Policemen tortured our son to death because of a goat – Family
A young man, Hassan Mukhtari, died in police custody last week after he was tortured by police officers who accused him of ‘defying their order’, his family members have said.
Mr Mukhtari, who was 22 years old, presently lies dead in the mortuary at the University of Maiduguri Teaching Hospital (UMTH) in the Borno State capital. His parents insist his corpse will not be buried until they are told how their son died in a police cell hours after he was arrested. Borno police commissioner, Mohammed Aliyu, confirmed knowledge of the development. He said he has “set up an investigative committee to unravel why the boy died in custody.
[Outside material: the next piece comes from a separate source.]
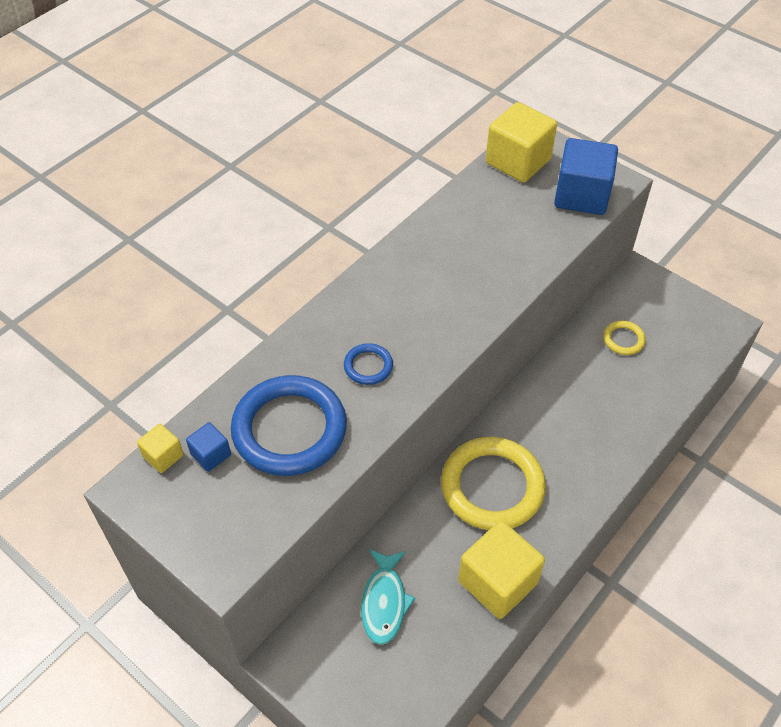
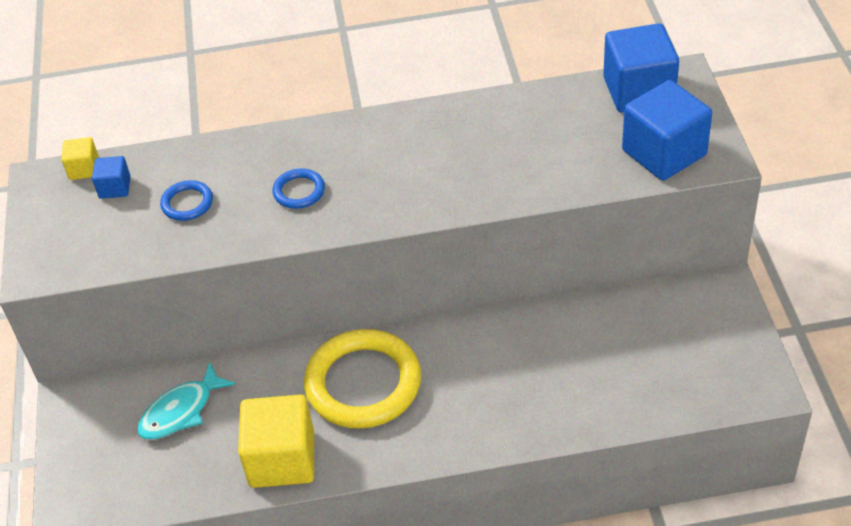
camera: 45 degrees right, 5 degrees down
(289, 429) = (187, 203): blue ring -> blue ring, size x0.45
(518, 161) = (638, 91): yellow cube -> blue cube
(623, 339) = (633, 337): yellow ring -> none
The commissioner also said two policemen linked to the death have been arrested and detained pending the outcome of the police investigation.
Fatima Samaila, a sister to the victim, told PREMIUM TIMES that she was also arrested and detained by the police on the night her brother was beaten and tortured” for several hours “until he died”. According to Fatima, they were arrested from their house in Simari Extension on Friday evening by some policemen who came on a tricycle and took them to the Grange divisional police headquarters. She said they were not told what their offence was. She, however, said there was earlier verbal altercation her brother had with two policemen, posted on guard duty in their area, “over a stray goat that encroached on the deceased’s farmland. My brother was handcuffed and pushed into one of the two Keke-Napeps (tricycles) and when I stepped out to ask them why he was being arrested, one of the policemen ordered I should also be arrested,” she said. Fatima said they were both taken to Gwange police station where the policemen immediately pounced on her younger brother “and began to slap and hit him on his face and head. They then dragged him somewhere inside the police station where I believe he was tortured. I didn’t see my brother until about 8.30 p.m. when they brought him back. Immediately I saw my brother, I knew he was badly tortured. I ran to him in tears, asking what happened but my brother could not utter even a word. He kept shedding tears and shaking his head. As if that was not enough, one of them brought out a thick twin electric cable and began to whip him. My brother fell down and I began to scream begging them to stop that the torture was getting out of hand. They didn’t stop. She said all her pleas fell on deaf ears, adding that one of the policemen insulted her by calling them “miserable children of peasants”, while threatening that “next time your brother cross paths with me he would run far for his dear life. Fatima said she was later locked up as well. While I was being dragged away, I begged them to kindly take my brother who was lying almost lifeless on the floor to the hospital. But no one paid attention to me. She said she was locked up in a cell until the next morning when the policemen brought her out and began to interrogate her. Fatima said she noticed that the policemen were less hostile in the morning, perhaps because they did not want to tell her, her brother had died in the night and the police had rushed him to the hospital where he was confirmed dead.